In the data below, which lines contain "root"? List them by copying each one.

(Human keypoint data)
▼▼▼

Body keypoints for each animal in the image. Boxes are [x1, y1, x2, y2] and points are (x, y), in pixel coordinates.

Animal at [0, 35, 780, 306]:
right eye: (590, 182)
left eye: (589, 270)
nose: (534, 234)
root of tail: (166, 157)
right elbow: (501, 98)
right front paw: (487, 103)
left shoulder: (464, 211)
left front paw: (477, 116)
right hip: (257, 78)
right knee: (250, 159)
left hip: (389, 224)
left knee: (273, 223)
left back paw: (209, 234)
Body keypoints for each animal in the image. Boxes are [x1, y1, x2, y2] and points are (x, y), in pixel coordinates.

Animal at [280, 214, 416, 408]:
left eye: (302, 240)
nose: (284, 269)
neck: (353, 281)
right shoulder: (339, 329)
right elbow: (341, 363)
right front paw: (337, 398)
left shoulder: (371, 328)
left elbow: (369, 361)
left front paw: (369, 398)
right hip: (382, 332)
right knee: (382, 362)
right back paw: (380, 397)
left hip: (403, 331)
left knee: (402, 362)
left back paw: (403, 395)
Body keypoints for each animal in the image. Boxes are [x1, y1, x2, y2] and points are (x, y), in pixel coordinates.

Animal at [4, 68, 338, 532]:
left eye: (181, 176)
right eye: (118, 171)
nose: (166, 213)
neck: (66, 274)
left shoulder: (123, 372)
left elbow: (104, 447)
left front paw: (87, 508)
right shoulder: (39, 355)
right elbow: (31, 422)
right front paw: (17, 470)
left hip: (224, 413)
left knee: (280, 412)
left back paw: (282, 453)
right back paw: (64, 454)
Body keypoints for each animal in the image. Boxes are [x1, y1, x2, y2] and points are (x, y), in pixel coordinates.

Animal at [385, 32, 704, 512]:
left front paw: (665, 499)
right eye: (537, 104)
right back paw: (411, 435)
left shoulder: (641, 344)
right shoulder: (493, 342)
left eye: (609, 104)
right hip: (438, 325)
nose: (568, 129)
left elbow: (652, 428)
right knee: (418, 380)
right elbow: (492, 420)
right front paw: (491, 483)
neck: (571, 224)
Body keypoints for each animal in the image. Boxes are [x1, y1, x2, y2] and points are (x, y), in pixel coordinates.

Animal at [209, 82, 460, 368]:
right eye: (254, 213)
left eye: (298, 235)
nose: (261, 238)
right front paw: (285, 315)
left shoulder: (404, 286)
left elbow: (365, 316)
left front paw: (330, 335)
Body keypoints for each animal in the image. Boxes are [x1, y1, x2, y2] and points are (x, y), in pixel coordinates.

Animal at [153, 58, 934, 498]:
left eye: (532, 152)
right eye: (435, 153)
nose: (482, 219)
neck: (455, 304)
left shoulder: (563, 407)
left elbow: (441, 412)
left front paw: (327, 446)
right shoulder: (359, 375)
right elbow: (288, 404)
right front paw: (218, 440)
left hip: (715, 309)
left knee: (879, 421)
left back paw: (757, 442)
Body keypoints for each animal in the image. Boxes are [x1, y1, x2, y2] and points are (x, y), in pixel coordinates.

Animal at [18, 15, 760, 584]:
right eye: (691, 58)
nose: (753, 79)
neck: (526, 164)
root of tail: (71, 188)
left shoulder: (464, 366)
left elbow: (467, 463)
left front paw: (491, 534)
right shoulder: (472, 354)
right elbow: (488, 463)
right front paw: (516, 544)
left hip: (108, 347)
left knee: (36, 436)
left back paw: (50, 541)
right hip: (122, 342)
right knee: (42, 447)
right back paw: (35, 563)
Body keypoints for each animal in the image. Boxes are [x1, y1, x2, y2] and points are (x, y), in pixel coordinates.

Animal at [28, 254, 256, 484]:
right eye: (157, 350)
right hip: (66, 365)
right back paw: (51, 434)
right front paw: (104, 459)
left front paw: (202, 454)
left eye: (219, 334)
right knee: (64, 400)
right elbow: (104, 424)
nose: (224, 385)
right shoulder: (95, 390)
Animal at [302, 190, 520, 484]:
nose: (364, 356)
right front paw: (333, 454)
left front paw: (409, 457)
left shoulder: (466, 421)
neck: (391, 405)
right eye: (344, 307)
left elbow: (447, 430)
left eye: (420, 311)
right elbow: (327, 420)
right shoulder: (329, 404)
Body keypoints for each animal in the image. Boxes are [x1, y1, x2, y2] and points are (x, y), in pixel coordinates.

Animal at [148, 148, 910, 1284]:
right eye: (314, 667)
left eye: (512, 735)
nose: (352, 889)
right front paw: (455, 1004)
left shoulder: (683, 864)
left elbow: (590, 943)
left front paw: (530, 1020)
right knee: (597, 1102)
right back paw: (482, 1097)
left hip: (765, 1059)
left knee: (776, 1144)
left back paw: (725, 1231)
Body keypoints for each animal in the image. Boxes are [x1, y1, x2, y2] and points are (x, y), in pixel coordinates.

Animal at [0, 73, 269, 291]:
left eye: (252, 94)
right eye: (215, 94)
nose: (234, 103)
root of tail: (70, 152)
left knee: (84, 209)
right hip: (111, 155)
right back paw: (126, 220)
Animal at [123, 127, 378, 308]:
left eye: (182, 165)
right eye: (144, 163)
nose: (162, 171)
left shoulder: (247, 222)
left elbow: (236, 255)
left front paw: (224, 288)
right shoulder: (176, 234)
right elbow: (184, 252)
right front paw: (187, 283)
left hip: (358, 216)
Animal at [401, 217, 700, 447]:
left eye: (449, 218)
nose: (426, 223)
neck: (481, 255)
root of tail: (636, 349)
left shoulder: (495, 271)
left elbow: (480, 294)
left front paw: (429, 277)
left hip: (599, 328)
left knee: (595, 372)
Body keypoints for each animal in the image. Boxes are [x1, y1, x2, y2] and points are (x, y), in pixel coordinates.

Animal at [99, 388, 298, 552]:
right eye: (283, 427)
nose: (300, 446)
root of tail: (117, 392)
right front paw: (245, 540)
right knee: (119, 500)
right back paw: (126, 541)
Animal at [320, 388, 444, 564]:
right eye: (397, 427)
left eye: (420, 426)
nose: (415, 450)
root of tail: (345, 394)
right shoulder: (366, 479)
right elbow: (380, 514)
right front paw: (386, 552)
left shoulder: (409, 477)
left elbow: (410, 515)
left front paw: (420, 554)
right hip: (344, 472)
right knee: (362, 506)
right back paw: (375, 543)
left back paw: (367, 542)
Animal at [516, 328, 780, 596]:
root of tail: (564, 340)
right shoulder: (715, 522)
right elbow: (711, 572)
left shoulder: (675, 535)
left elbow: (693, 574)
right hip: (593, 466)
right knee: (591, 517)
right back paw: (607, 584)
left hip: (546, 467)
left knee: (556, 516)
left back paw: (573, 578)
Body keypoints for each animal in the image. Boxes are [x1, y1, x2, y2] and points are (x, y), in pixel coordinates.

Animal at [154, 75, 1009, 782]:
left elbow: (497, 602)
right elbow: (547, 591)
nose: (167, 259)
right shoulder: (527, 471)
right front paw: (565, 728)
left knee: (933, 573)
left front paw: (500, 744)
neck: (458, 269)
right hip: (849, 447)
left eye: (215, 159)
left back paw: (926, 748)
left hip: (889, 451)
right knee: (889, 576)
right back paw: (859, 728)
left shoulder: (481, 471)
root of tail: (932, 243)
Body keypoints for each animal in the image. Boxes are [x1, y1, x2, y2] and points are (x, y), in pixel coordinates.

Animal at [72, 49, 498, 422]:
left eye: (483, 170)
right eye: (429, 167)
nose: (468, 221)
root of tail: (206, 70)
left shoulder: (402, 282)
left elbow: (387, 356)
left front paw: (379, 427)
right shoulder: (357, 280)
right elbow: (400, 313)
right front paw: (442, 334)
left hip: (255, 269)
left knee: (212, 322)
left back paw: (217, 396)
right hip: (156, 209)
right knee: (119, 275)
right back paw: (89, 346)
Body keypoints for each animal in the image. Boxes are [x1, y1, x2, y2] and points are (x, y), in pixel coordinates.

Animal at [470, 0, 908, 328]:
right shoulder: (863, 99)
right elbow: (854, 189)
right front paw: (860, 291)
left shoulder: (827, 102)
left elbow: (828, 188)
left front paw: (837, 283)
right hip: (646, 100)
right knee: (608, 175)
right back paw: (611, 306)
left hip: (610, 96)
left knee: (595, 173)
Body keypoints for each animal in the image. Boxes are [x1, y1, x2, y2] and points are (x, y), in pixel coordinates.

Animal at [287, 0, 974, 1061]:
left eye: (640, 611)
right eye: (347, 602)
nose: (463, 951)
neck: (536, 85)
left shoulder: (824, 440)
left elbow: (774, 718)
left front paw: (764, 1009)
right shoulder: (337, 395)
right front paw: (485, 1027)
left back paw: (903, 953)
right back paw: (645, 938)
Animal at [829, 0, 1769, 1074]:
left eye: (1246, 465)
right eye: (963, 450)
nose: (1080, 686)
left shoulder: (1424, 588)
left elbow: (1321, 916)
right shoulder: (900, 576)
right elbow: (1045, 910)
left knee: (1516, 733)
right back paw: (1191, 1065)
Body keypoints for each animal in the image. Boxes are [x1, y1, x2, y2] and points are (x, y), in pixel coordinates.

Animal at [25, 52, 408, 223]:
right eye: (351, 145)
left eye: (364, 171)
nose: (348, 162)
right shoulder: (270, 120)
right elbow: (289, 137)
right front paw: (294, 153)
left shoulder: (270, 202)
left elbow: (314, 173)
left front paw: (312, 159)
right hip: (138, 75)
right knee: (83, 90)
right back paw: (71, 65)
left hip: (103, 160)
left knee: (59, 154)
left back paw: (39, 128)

▲▲▲

Reply to the exercise
root of tail: (166, 157)
root of tail: (71, 188)
root of tail: (70, 152)
root of tail: (636, 349)
root of tail: (117, 392)
root of tail: (345, 394)
root of tail: (564, 340)
root of tail: (932, 243)
root of tail: (206, 70)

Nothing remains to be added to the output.